*What needs to be done*.
Return each line of the saved data entries below, unchanged and in the same order.

Saved data entries:
◇ ◇ ◇ ◇
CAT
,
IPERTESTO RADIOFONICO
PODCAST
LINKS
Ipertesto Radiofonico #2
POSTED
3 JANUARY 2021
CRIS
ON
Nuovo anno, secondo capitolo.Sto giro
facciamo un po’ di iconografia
◇ ◇ ◇ ◇
*Solution to this problem*.
CAT
,
IPERTESTO RADIOFONICO
PODCAST
LINKS
Ipertesto Radiofonico #2
POSTED
3 JANUARY 2021
CRIS
ON
Nuovo anno, secondo capitolo.Sto giro
facciamo un po’ di iconografia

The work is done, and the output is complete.